In a way, Rachel also reminds me of Athena. Both sprout from their parent, both are virginal, and both are symbols of knowledge. But while Athena is tied to civilization and war—she is born fully clothed and armed—Rachel is a being of “primal innocence” and represents a return to Eden.2 Once again it’s the theme of secular versus spiritual knowledge, but this time Rachel signals the end of the age of Athena.

Legacy

Miller asks, “Are we doomed to repeat the fall?” A Canticle for Leibowitz’s answer is “yes”. Humanity first fell when they were banished from Eden, after the serpent promised Adam and Eve knowledge of good and evil. The second fall was the “Flame Deluge”, the nuclear war that scoured the earth right before the novel takes place. And the third comes at the end of the book, when humanity loses Earth.

I really enjoyed A Canticle for Leibowitz. Fiat Homo is a little slow, but Fiat Lux does a great job capturing a moment from the Abbey and the wider world, with the courage to end the section without over-explaining. And Fiat Voluntas Tua brings a growing sense of dread for the coming war while echoing and reinforcing the themes from earlier in the book, bringing the cycle back around one last time.

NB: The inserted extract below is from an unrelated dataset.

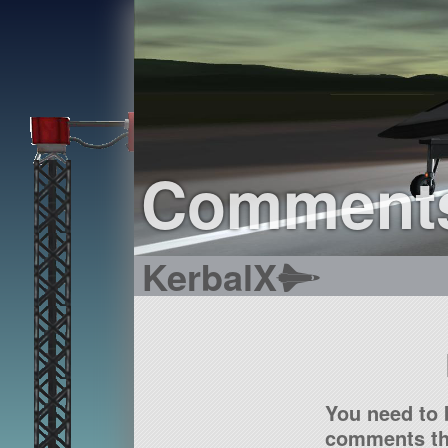
Comment
KerbalX
You need to 
comments tha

You can see the influence of A Canticle for Leibowitz all over the genre. The Brotherhood of Steel in Fallout is similar to the Order, preserving technology after a nuclear war. There is also the Adeptus Mechanicus from Warhammer 40,000, who use sacred rituals to preserve technology and, like Abbot Zerchi, refer to AI as “abominable”. A religious order preserving knowledge is also the key plot point in Stephenson’s Anathem.

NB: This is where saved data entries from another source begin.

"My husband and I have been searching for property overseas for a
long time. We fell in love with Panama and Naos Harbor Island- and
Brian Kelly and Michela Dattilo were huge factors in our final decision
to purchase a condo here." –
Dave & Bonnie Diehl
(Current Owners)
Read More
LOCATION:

Mad Bear in Fiat Lux reminds me of the Lord of the Mountain from Stirling’s Ancestral Voices and The Sixth Sun. The general post-apocalyptic fantasy world had a similar feel to Christopher’s Sword of the Spirits. The dread of the coming nuclear war in Fiat Voluntas Tua made me feel the same way I did when reading Stross’s Cthulhu Mythos inspired A Colder War.

I don’t know if I’ll read the sequel, Saint Leibowitz and the Wild Horse Woman, which was published after the author’s death and half written by Terry Bisson. The reviews are mixed, and I worry it will be an unnecessary coda, like The Urth of the New Sun was to The Book of the New Sun. But I will be reading Miller’s The Darfsteller shortly. It’s a novella about machines replacing humans in the arts, which couldn’t be more timely with the release of Generative AI. Before any of that though, I’m going to read the new version of qntm’s There Is No Antimemetics Division which just released. I’m looking forward to it!


  1. R.U.R. is the origin of the word “Robot”. 

  2. He did not ask why God would choose to raise up a creature of primal innocence from the shoulder of Mrs. Grales, or why God gave to it the preternatural gifts of Eden—those gifts which Man had been trying to seize by brute force again from Heaven since first he lost them.